Stored data
§ §

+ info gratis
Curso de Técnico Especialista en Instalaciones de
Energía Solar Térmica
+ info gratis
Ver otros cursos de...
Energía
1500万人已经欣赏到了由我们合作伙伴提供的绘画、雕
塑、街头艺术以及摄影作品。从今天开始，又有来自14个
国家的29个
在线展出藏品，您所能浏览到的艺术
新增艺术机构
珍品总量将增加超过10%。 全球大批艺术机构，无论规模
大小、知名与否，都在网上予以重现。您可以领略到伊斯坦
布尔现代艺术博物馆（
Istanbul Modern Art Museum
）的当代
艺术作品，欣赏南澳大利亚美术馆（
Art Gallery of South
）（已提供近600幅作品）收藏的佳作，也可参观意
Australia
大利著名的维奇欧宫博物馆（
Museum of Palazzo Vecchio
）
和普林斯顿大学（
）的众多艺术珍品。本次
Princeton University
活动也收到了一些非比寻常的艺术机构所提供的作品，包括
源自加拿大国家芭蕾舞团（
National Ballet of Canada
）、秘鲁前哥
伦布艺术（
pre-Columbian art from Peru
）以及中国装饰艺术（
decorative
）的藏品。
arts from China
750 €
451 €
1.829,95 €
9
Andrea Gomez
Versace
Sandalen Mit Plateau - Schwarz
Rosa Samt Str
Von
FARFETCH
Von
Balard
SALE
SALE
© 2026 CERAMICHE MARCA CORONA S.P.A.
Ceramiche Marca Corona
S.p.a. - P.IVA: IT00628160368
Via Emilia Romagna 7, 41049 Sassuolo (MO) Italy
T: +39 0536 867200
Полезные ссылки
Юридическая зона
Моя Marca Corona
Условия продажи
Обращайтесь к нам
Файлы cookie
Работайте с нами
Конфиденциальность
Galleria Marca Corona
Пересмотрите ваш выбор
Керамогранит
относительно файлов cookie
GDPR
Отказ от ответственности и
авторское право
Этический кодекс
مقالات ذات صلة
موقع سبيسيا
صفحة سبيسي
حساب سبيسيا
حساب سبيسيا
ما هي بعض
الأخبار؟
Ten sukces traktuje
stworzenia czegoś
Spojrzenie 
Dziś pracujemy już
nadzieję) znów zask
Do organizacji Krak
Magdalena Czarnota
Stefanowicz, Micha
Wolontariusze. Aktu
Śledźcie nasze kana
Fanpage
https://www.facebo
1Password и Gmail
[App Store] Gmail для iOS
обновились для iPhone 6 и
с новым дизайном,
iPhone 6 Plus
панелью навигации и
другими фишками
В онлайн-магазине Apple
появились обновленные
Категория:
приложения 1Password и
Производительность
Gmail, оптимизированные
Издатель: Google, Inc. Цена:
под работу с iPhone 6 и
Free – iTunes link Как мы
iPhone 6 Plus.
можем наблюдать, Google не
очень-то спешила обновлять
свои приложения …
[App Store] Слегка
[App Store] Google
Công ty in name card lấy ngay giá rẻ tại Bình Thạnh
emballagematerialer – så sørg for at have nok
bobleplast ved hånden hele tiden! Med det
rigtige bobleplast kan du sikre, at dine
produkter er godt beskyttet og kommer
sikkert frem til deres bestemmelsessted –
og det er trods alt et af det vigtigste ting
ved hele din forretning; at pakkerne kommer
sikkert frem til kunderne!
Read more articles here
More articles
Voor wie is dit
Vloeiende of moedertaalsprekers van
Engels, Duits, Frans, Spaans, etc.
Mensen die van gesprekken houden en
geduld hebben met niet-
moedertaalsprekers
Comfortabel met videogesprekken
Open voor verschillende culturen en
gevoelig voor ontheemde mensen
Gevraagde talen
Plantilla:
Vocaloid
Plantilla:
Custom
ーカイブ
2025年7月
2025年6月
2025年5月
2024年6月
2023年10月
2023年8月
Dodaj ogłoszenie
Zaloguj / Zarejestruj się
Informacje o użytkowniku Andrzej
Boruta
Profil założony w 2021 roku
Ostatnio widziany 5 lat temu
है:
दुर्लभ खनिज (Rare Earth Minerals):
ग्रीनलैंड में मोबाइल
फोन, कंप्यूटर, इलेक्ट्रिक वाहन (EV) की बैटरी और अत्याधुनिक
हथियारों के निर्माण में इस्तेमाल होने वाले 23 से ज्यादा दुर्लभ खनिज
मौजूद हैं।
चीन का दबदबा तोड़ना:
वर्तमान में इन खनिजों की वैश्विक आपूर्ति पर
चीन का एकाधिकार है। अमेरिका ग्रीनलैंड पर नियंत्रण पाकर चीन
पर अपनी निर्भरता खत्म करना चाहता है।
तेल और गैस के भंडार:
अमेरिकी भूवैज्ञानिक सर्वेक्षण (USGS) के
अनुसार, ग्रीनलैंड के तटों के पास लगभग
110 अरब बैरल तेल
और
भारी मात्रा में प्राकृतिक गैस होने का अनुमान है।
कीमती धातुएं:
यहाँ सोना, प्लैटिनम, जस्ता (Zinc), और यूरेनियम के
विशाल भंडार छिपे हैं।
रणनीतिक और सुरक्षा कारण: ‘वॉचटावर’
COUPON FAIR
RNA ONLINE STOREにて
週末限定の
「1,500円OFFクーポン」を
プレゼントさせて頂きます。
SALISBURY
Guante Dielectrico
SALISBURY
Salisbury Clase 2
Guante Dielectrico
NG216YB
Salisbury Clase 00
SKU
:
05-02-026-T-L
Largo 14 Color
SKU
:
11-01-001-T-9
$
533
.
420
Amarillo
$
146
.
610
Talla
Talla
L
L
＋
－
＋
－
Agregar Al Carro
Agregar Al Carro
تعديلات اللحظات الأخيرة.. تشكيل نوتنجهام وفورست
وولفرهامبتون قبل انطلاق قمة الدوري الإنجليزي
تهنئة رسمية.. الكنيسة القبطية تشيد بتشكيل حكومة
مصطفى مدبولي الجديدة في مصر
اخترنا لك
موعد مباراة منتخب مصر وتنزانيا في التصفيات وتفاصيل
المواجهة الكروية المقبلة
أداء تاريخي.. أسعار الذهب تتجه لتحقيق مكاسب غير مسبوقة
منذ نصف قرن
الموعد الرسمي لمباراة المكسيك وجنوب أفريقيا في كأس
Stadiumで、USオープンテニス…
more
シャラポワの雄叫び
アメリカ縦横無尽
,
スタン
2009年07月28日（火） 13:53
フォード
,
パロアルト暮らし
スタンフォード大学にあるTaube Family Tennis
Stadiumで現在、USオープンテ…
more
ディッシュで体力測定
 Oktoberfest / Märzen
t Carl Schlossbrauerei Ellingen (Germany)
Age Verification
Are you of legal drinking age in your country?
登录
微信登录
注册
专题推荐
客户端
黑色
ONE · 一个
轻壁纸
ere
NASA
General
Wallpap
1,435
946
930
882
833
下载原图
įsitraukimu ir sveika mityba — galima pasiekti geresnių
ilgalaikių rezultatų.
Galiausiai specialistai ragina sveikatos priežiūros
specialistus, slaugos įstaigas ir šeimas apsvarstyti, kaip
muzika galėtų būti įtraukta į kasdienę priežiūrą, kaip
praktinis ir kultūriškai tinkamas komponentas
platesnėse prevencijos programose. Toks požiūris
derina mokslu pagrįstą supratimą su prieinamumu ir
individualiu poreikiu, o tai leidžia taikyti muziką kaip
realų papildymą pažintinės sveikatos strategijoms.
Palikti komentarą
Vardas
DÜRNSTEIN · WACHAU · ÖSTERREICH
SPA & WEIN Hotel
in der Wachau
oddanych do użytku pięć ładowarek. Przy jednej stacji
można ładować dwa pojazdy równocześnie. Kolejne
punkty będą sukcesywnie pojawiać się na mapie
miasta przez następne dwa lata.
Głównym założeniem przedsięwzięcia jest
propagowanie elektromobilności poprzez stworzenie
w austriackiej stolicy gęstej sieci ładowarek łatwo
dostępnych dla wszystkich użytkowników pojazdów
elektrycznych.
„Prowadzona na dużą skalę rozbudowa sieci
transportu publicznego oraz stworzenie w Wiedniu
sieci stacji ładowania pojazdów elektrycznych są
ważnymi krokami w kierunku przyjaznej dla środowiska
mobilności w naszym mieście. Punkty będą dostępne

§ §

WORK INSTRUCTION:
Look over the entries above and count the lines where the word "hele" appears, then report only that count.

OUTPUT OF THE EXERCISE:
2